Question

A rocket is launched from the top of a 99-foot cliff with an initial velocity of 122 ft/s.

A. Substitute the values into the vertical motion formula
h=-16t2+vt+c. Let h = 0.
B. Use the quadratic formula to find out how long the rocket will take to hit the ground after it is launched. Round to the nearest tenth of a second.

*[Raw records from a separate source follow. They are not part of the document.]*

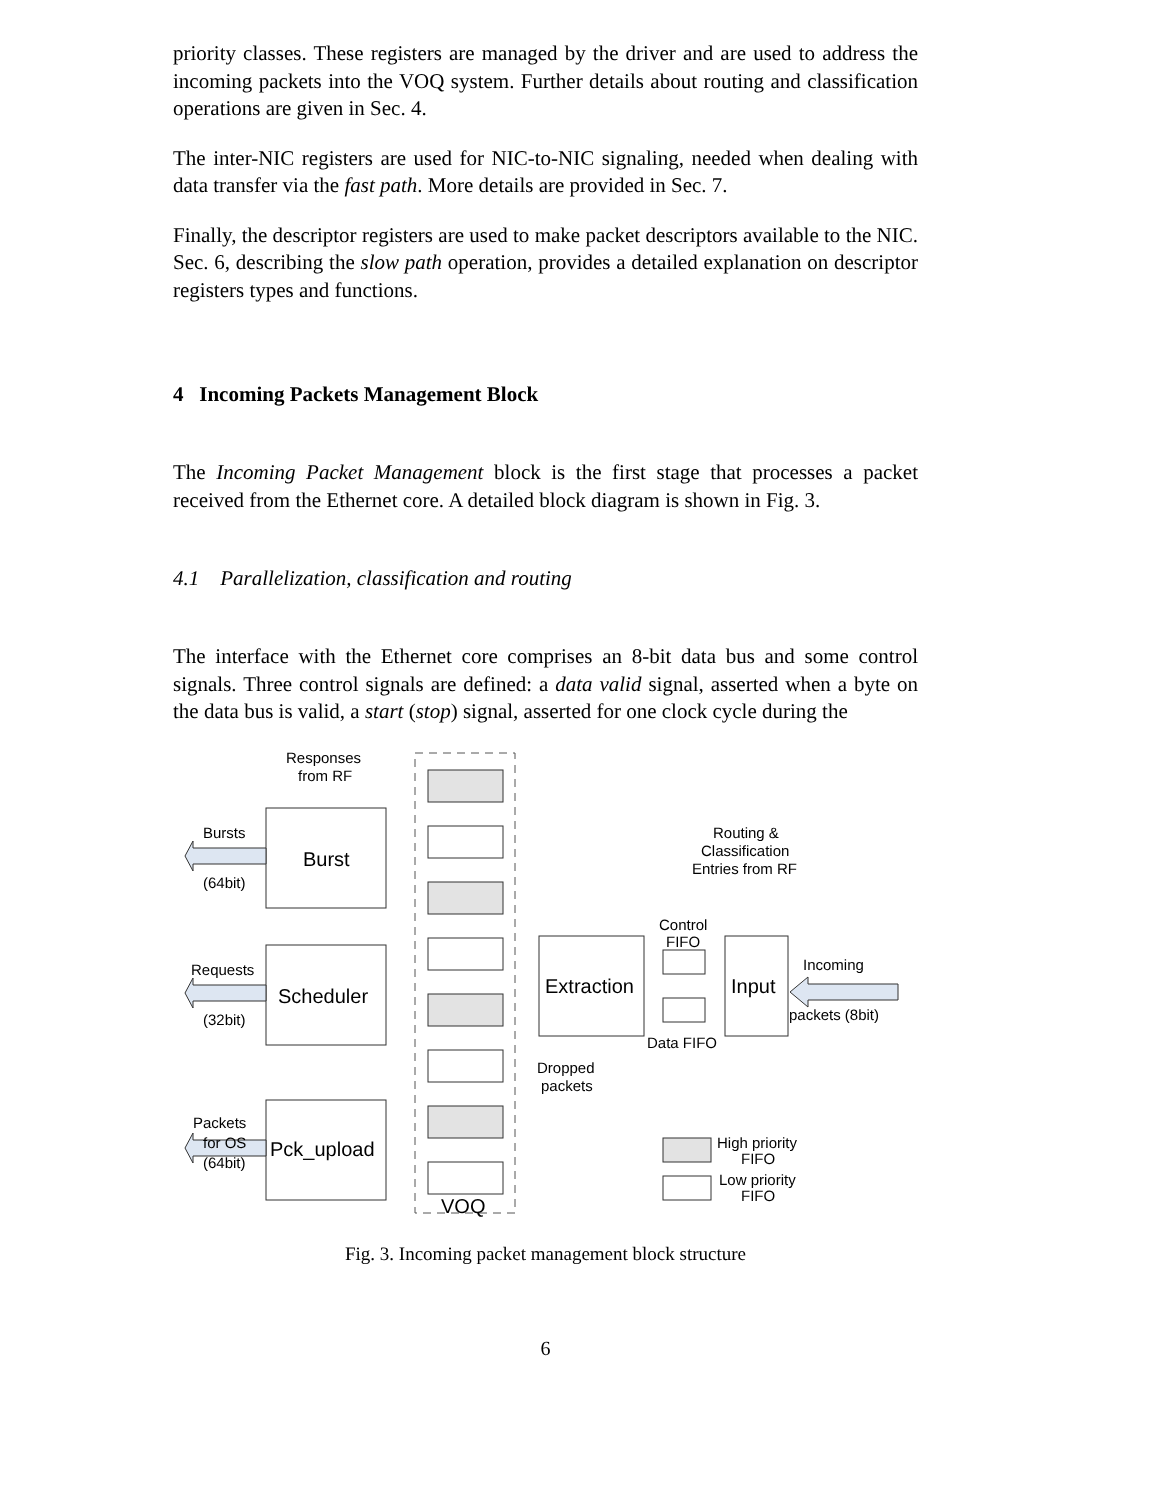priority classes. These registers are managed by the driver and are used to address the incoming packets into the VOQ system. Further details about routing and classification operations are given in Sec. 4.
The inter-NIC registers are used for NIC-to-NIC signaling, needed when dealing with data transfer via the fast path. More details are provided in Sec. 7.
Finally, the descriptor registers are used to make packet descriptors available to the NIC. Sec. 6, describing the slow path operation, provides a detailed explanation on descriptor registers types and functions.
4 Incoming Packets Management Block
The Incoming Packet Management block is the first stage that processes a packet received from the Ethernet core. A detailed block diagram is shown in Fig. 3.
4.1 Parallelization, classification and routing
The interface with the Ethernet core comprises an 8-bit data bus and some control signals. Three control signals are defined: a data valid signal, asserted when a byte on the data bus is valid, a start (stop) signal, asserted for one clock cycle during the
Responses
from RF
Bursts
(64bit)
Burst
Requests
(32bit)
Scheduler
Packets
for OS
(64bit)
Pck_upload
VOQ
Extraction
Input
Routing &
Classification
Entries from RF
Control
FIFO
Data FIFO
Incoming
packets (8bit)
Dropped
packets
High priority
FIFO
Low priority
FIFO
Fig. 3. Incoming packet management block structure
6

The work for the solutions would be great !!

Answer 1

0 = –16t2 + 122t + 99; 8.4 s

should be the right answer!!

Answer 2

Remember that c is the initial height. Since we the rocket is in a 99-foot cliff, c=99. Also, we know that the velocity of the rocket is 122 ft/s; therefore v=122
Lets replace the values into the the vertical motion formula to get:

`0=-16 t^(2) +122t+99`
Notice that the rocket hits the ground at the bottom of the cliff, which means that the final height is 99-foot bellow its original position; therefore, our final height will be h=-99
Lets replace this into our equation to get:

`-99=-16 t^(2) +122t+99`

`-16 t^(2) +122+198=0`

Now we can apply the quadratic formula
`t= \frac{-b+or- \sqrt{ b^(2) -4ac} }{2a}` where a=-16, b=122, and c=198

`t= \frac{-122+or- \sqrt{ 122^(2)-(4)(-16)(198) } }{(2)(-16)}`

`t= (-122+ √(27556) )/(-32)` or
`t= (-122- √(27556) )/(-32)`

`t= (-122+166)/(-32)` or
`t= (-122-166)/(-32)`

`t= (-11)/(8)` or
`t=9`

Since the time can't be negative, we can conclude that the rocket hits the ground after 9 seconds.